### Your objective
Write out exactly, and only, the lines from the one containing "3: (94, 198, 1.13)" through the last line of the listing below.

### Data records
•••••

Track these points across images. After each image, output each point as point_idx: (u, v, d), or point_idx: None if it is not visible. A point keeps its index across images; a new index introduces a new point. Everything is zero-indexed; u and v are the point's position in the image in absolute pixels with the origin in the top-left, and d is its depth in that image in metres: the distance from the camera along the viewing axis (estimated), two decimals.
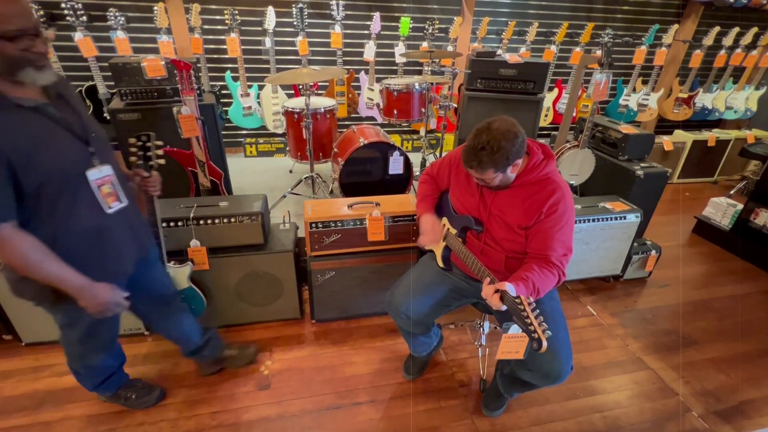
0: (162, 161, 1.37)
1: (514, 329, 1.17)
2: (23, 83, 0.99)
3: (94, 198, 1.13)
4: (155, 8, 3.04)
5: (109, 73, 2.31)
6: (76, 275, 1.10)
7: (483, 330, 1.93)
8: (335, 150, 2.72)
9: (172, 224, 1.77)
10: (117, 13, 2.99)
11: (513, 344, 1.21)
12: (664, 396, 1.85)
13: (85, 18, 2.96)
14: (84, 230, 1.14)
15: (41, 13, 2.93)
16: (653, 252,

•••••

### Output of the task
3: (94, 198, 1.13)
4: (155, 8, 3.04)
5: (109, 73, 2.31)
6: (76, 275, 1.10)
7: (483, 330, 1.93)
8: (335, 150, 2.72)
9: (172, 224, 1.77)
10: (117, 13, 2.99)
11: (513, 344, 1.21)
12: (664, 396, 1.85)
13: (85, 18, 2.96)
14: (84, 230, 1.14)
15: (41, 13, 2.93)
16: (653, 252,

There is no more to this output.